Ich war schon ein paar Mal in Israel, zum ersten Mal 2016 mit meiner Familie. Wir sind mit dem Auto herumgereist und von Stadt zu Stadt gefahren, denn meinen Eltern ist es immer sehr wichtig, dass wir viel vom jeweiligen Land sehen, wenn wir irgendwo hinfahren. Mir hat es in Israel sehr gut gefallen, zumal wir auch viel in der Natur unterwegs waren.

Wie ich mir mein Leben vorstelle, wenn ich 30 bin? Im Idealfall bin ich dann verheiratet, habe einen guten Job, der mich erfüllt, und vielleicht auch schon Kinder. Ich würde gern in Frankfurt bleiben, denn hier habe ich nicht nur meine Eltern, sondern auch meine Großeltern immer um mich gehabt, und diesen engen Kontakt zur Familie würde ich meinen Kindern später auch gern ermöglichen.

GEMEINSCHAFT Mein Mann soll auch jüdisch sein, mir ist mein Judentum nämlich sehr wichtig.
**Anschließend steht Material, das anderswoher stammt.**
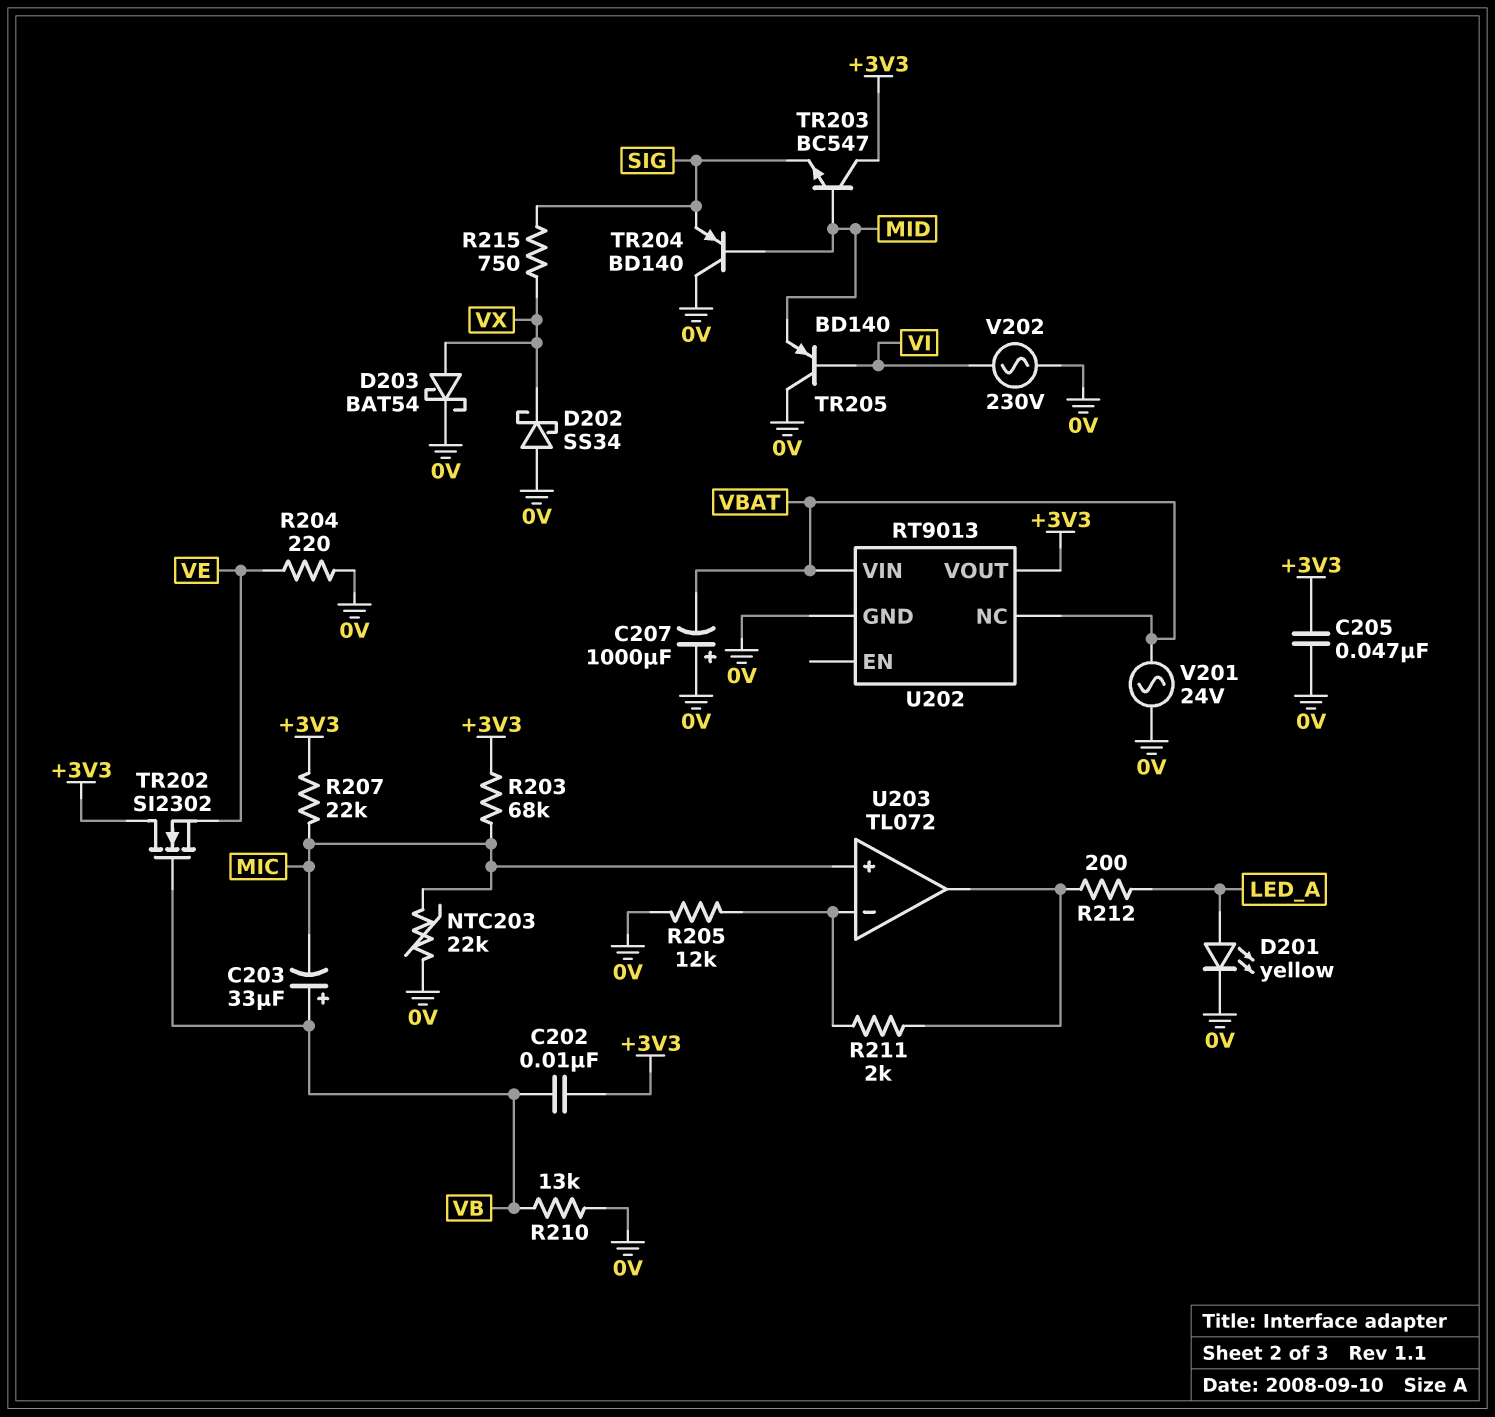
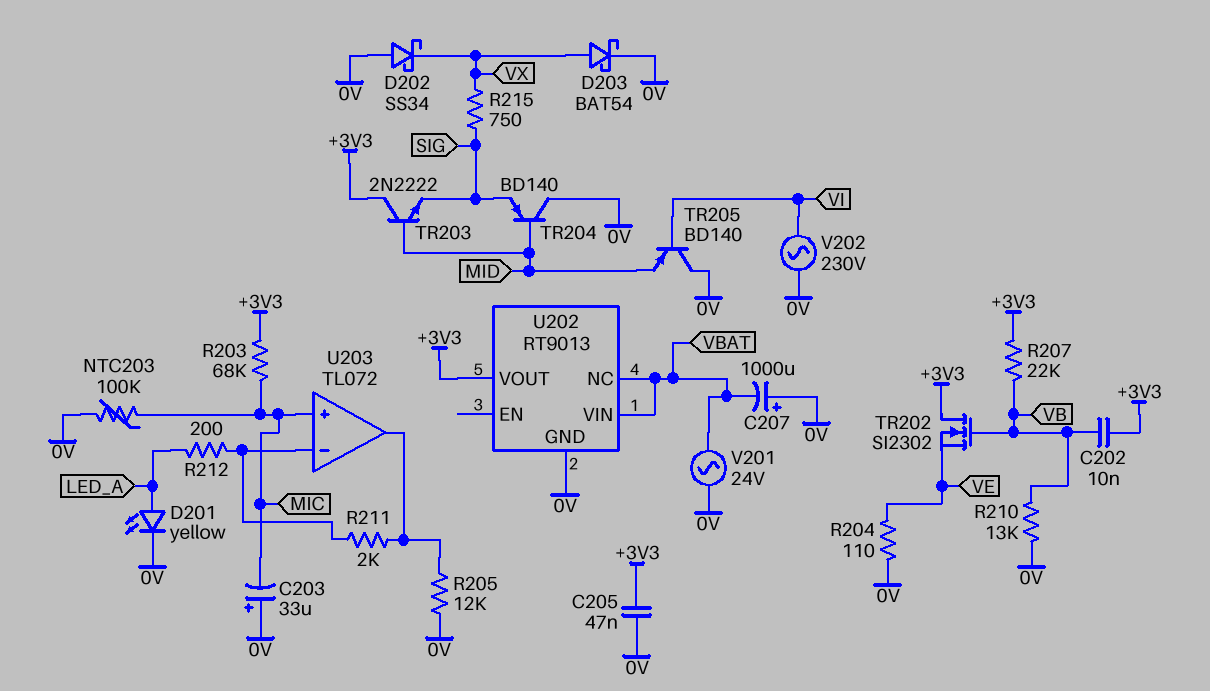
C203: 33uF (plus VB, minus MIC) -> 33uF (plus 0V, minus MIC)
NTC203: 22k (0V, MIC) -> 100k (0V, MIC)
R204: 220 (0V, VE) -> 110 (0V, VE)
R205: 12k (0V, U203/in-) -> 12k (0V, U203/out)
R207: 22k (+3V3, MIC) -> 22k (+3V3, VB)
R212: 200 (LED_A, U203/out) -> 200 (LED_A, U203/in-)
TR203: NPN BC547 (B MID, C +3V3, E SIG) -> NPN 2N2222 (B MID, C +3V3, E SIG)

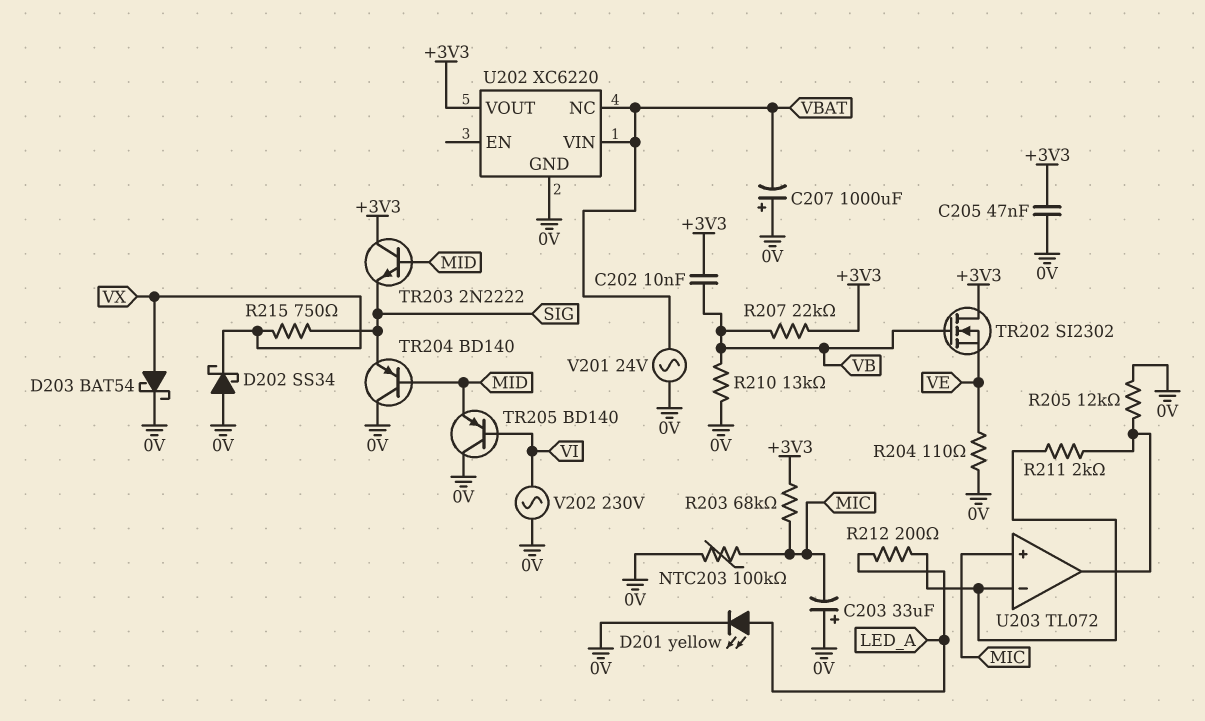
U202: RT9013 -> XC6220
Jüdisch zu sein, bedeutet für mich vor allem, Teil einer Gemeinschaft zu sein, die den Glauben, die Gebräuche und Kultur miteinander teilt. Der Glaube ist eine Art Wegweiser, eine feste Konstante im Leben.

Nächstenliebe ist ein wichtiger Teil davon, alle Mitmenschen zu respektieren und ihnen gegebenenfalls zu helfen, passt außerdem gut in die heutige Zeit. Ich war die Erste in meiner Familie, die nach dem Zweiten Weltkrieg eine Batmizwa hatte, das haben meine Eltern bei der Feier besonders betont.

Meine Großeltern hatten in der Sowjet­union Schwierigkeiten, ihre Religion öffentlich auszuleben, ich habe dagegen die Möglichkeit, koscher zu essen oder einzukaufen, und das Privileg, auf eine jüdische Schule zu gehen. Dafür werde ich immer dankbar sein.